* **DOCUMENT PASSAGE**:

Casino Del Sol launched their newest concept Sweetscape Desserts to the public on Tuesday.
Located inside the casino near the Bingo Hall, Sweetscape offers a variety of sweets and treats including doughnuts, gelato, pastries, desserts, shakes, floats, sundaes, breakfast sandwiches, and coffee beverages.
“We are so excited to open Sweetscape and provide some truly incredible specialty desserts to our guests,” said Ryan Clark, executive chef at Casino Del Sol. “We put our creativity and passion into creating this delicious menu and can’t wait for them to experience it.”
Over 15 varieties of freshly-made yeast and cake doughnuts will be available in the bakeshop of Casino Del Sol, prepared by executive pastry chef Gina Skelton. Doughnuts range from $1.25 to $1.65 each, with a dozen of any flavor for $12. Doughnut holes are $4 per dozen. Over 18 flavors of house-made slow-churned gelatos are also available.

* **WORK TASK 1**:
Transcribe the stretch of the Sweetscape Desserts announcement from "Located inside the" through "are also available.".

* **EXERCISE MATERIALS**:

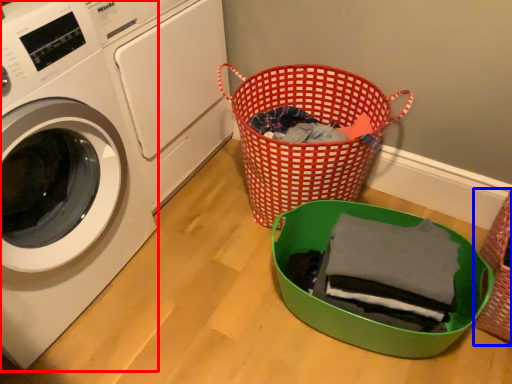
Question: Which point is further to the camera, washing machine (highlighted by a red box) or basket (highlighted by a blue box)?

Choices:
 (A) washing machine
 (B) basket

Answer: (B)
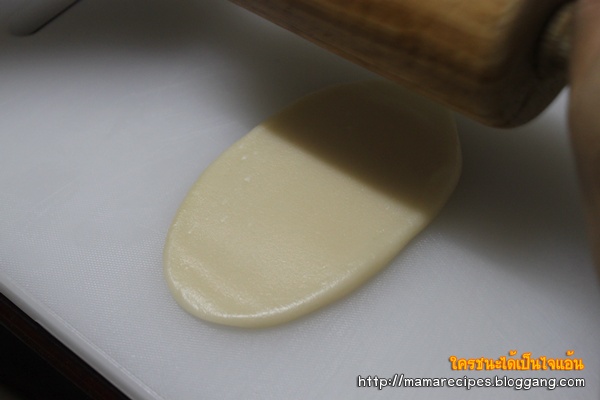
Image resolution: width=600 pixels, height=400 pixels. Identify the location of rolling pin, right side. (513, 66).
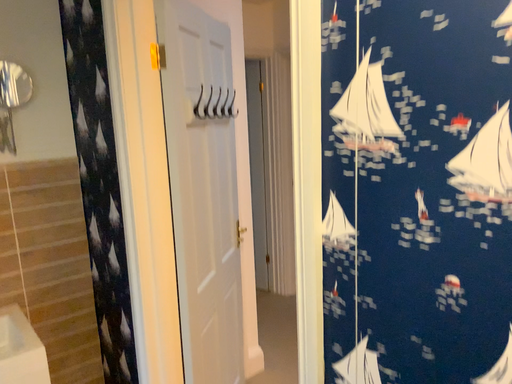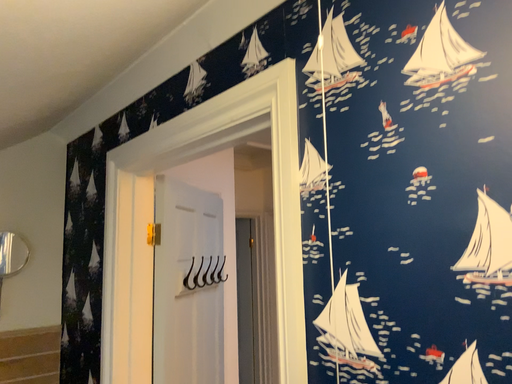
Question: How did the camera likely rotate when shooting the video?

Choices:
 (A) rotated upward
 (B) rotated downward

Answer: (A)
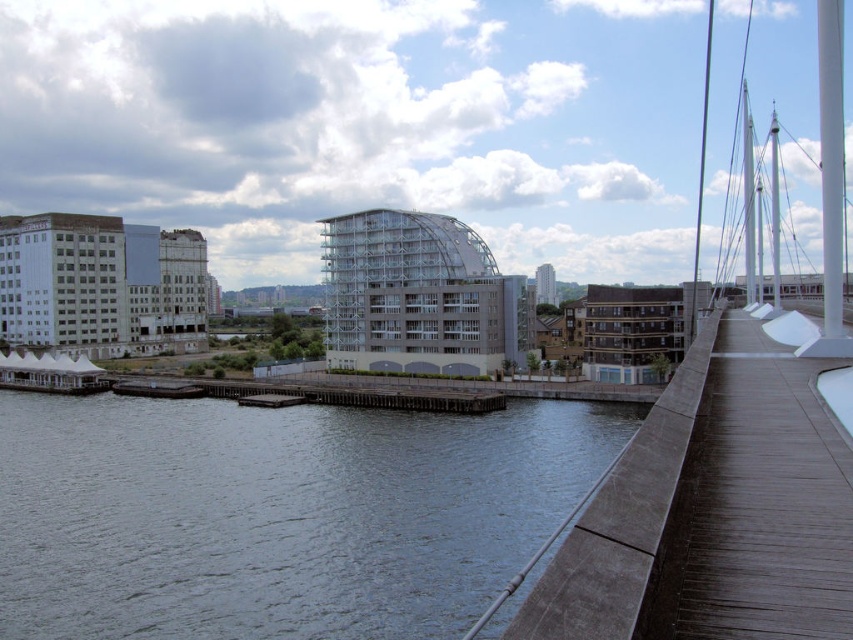
Question: Which of the following is the farthest from the observer?

Choices:
 (A) brown wooden path at right
 (B) dark gray water at lower left

Answer: (B)

Question: Which of the following is the farthest from the observer?

Choices:
 (A) dark gray water at lower left
 (B) brown wooden path at right

Answer: (A)

Question: From the image, what is the correct spatial relationship of dark gray water at lower left in relation to brown wooden path at right?

Choices:
 (A) right
 (B) left

Answer: (B)

Question: Where is dark gray water at lower left located in relation to brown wooden path at right in the image?

Choices:
 (A) right
 (B) left

Answer: (B)

Question: Does dark gray water at lower left come in front of brown wooden path at right?

Choices:
 (A) no
 (B) yes

Answer: (A)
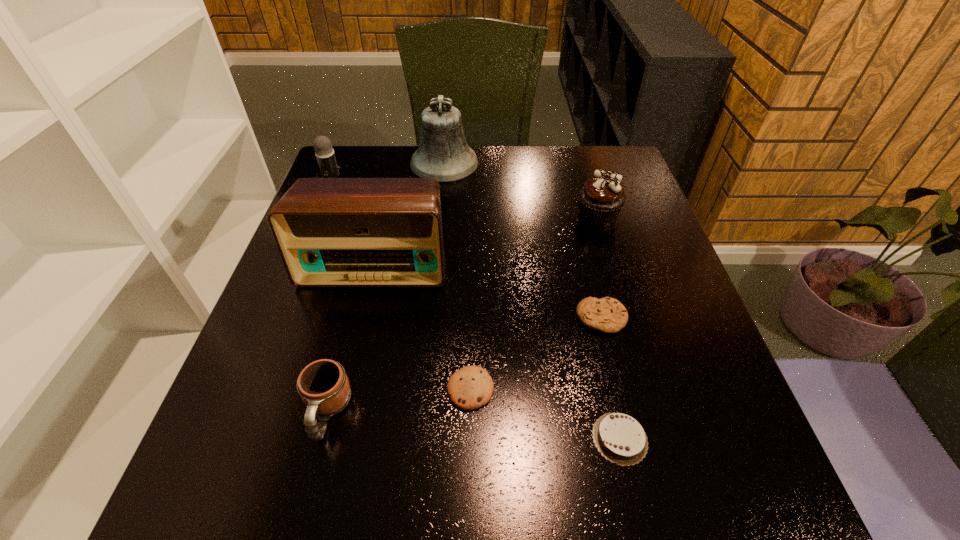
You are a GUI agent. You are given a task and a screenshot of the screen. Output one action in this format:
    pyautogui.click(x=<x>, y=<y>)
    Task: Click on the chocolate cake
    The width and height of the screenshot is (960, 540).
    Given the screenshot: What is the action you would take?
    pyautogui.click(x=620, y=438)

Identify the location of free region located 0.050m on the left of the bell. Image resolution: width=960 pixels, height=540 pixels. (393, 163).

This screenshot has width=960, height=540. In order to click on vacant region located on the front-facing side of the radio receiver in this screenshot , I will do `click(357, 339)`.

Locate an element on the screen. free space located on the front of the seventh nearest object is located at coordinates (284, 318).

The image size is (960, 540). Find the location of `vacant region located 0.070m on the front of the sixth nearest object`. vacant region located 0.070m on the front of the sixth nearest object is located at coordinates (608, 249).

This screenshot has height=540, width=960. In order to click on free spot located on the side of the mug with the handle in this screenshot , I will do `click(304, 502)`.

Identify the location of blank area located on the left of the fourth nearest object. This screenshot has height=540, width=960. (541, 318).

The image size is (960, 540). I want to click on free spot located 0.160m on the back of the left cookie, so coord(472,301).

Find the location of a particular element. free spot located 0.050m on the front of the chocolate cake is located at coordinates coord(634,502).

Locate an element on the screen. The height and width of the screenshot is (540, 960). bell situated at the far edge is located at coordinates (444, 154).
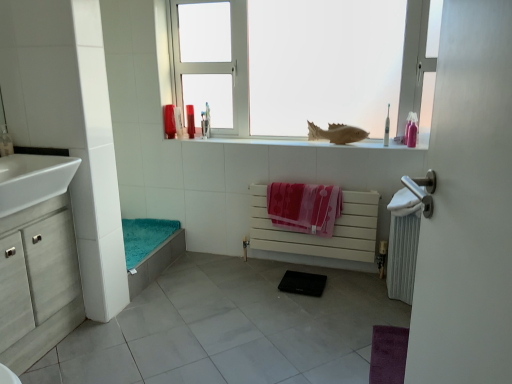
Where is `vacant space to the left of pink matte bottle at upper right, arranged as the first toiletry when viewed from the right`? vacant space to the left of pink matte bottle at upper right, arranged as the first toiletry when viewed from the right is located at coordinates (389, 142).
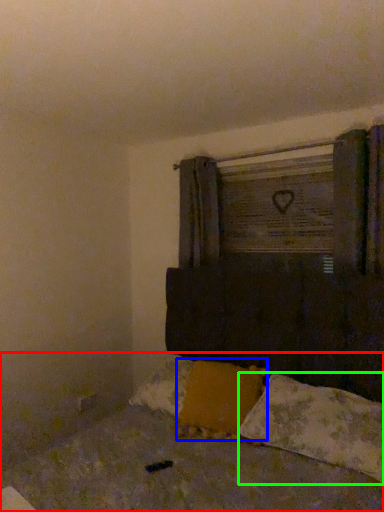
Question: Which object is positioned closest to bed (highlighted by a red box)? Select from pillow (highlighted by a blue box) and pillow (highlighted by a green box).

Choices:
 (A) pillow
 (B) pillow

Answer: (B)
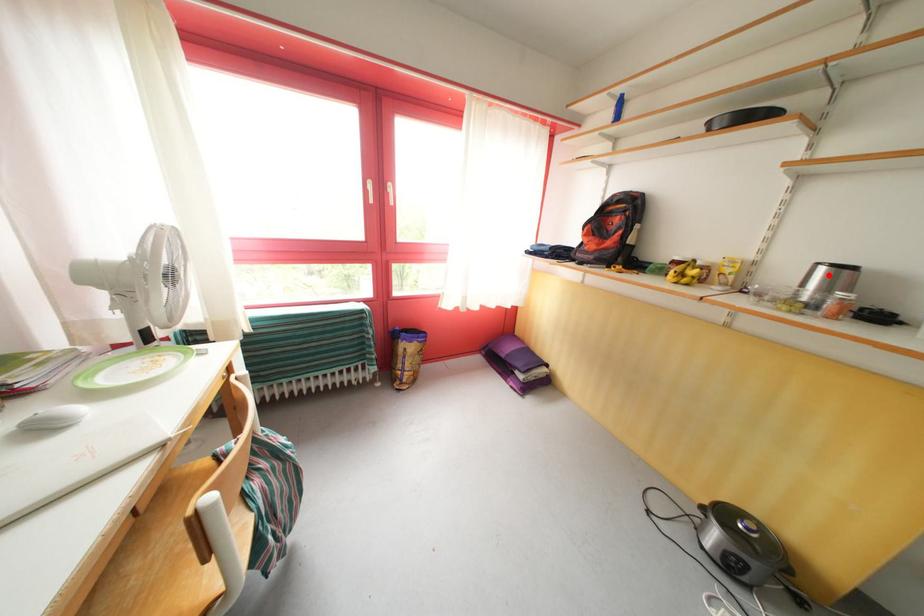
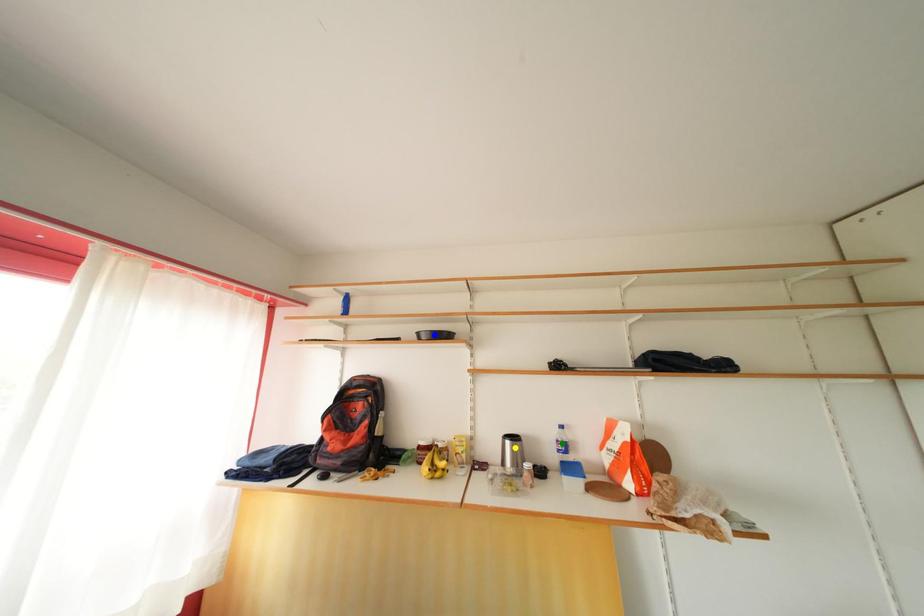
Question: I am providing you with two images of the same scene from different viewpoints. A red point is marked on the first image. You are given multiple points on the second image. Which mark in image 2 goes with the point in image 1?

Choices:
 (A) green point
 (B) blue point
 (C) yellow point

Answer: (C)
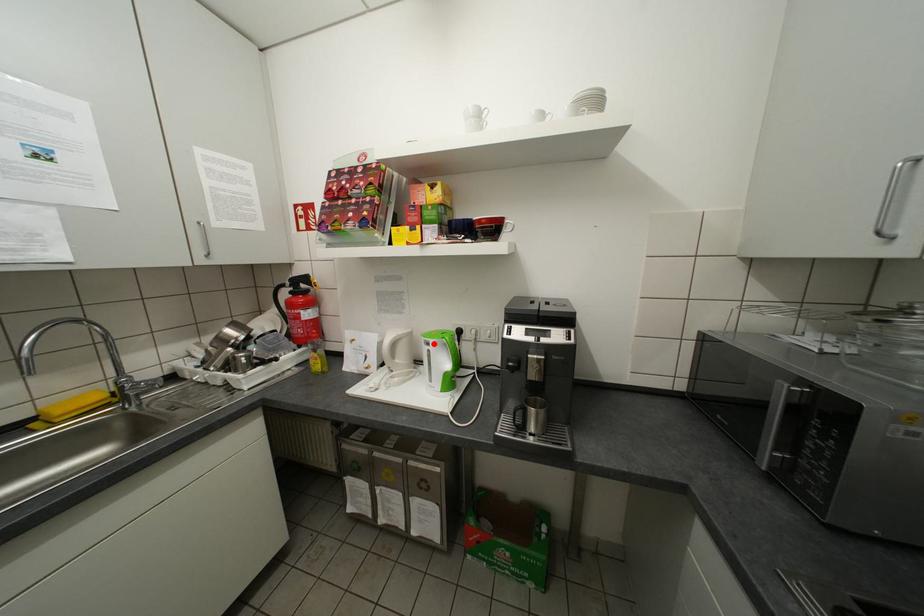
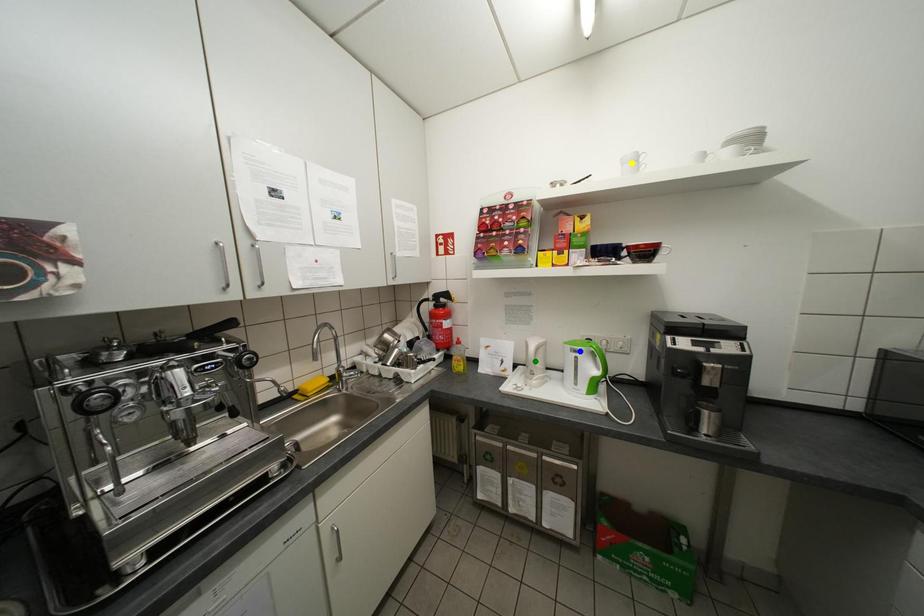
Question: I am providing you with two images of the same scene from different viewpoints. A red point is marked on the first image. You are given multiple points on the second image. Can you choose the point in image 2 that corresponds to the point in image 1?

Choices:
 (A) blue point
 (B) yellow point
 (C) green point

Answer: (A)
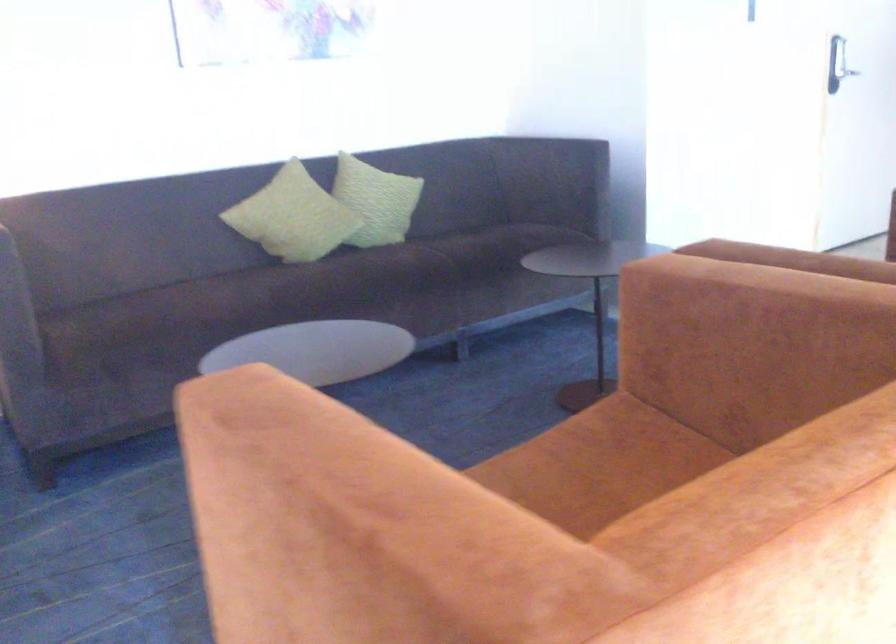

* **WORK TASK 2**:
Express the records as a JSON list of strings, one string per line, for the stretch from the start of the records through the line containing "Image resolution: width=600". Leave out blank lines and pictures.

* **OUTPUT 1**:
Located inside the casino near the Bingo Hall, Sweetscape offers a variety of sweets and treats including doughnuts, gelato, pastries, desserts, shakes, floats, sundaes, breakfast sandwiches, and coffee beverages.
“We are so excited to open Sweetscape and provide some truly incredible specialty desserts to our guests,” said Ryan Clark, executive chef at Casino Del Sol. “We put our creativity and passion into creating this delicious menu and can’t wait for them to experience it.”
Over 15 varieties of freshly-made yeast and cake doughnuts will be available in the bakeshop of Casino Del Sol, prepared by executive pastry chef Gina Skelton. Doughnuts range from $1.25 to $1.65 each, with a dozen of any flavor for $12. Doughnut holes are $4 per dozen. Over 18 flavors of house-made slow-churned gelatos are also available.

* **OUTPUT 2**:
[
  "Question: Which point is further to the camera, washing machine (highlighted by a red box) or basket (highlighted by a blue box)?",
  "Choices:",
  " (A) washing machine",
  " (B) basket",
  "Answer: (B)",
  "Image resolution: width=600 pixels, height=400 pixels. Identify the location of rolling pin, right side. (513, 66)."
]